[Plain-text document sources]
◆ ◆ ◆ ◆ ◆
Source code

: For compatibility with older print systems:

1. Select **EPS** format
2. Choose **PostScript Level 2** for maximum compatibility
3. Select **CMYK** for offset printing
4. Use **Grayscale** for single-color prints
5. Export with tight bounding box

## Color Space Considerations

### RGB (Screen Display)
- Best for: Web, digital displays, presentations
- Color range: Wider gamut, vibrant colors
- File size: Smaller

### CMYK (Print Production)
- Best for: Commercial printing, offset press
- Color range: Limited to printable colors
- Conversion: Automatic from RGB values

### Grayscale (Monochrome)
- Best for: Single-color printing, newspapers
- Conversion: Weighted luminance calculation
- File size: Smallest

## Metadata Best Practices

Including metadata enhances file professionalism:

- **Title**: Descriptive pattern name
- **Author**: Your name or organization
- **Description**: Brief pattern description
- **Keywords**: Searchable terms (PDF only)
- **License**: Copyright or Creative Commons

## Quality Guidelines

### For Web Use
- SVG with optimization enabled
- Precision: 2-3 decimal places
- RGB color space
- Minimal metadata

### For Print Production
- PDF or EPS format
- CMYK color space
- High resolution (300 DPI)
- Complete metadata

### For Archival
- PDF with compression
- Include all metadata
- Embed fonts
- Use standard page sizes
◆ ◆ ◆ ◆ ◆
Transcribe the records above exactly, beginning at the line that contains "## Color Space Considerations" and ending with the line that contains "- Best for: Commercial printing, offset press", both included, and nothing else.

## Color Space Considerations

### RGB (Screen Display)
- Best for: Web, digital displays, presentations
- Color range: Wider gamut, vibrant colors
- File size: Smaller

### CMYK (Print Production)
- Best for: Commercial printing, offset press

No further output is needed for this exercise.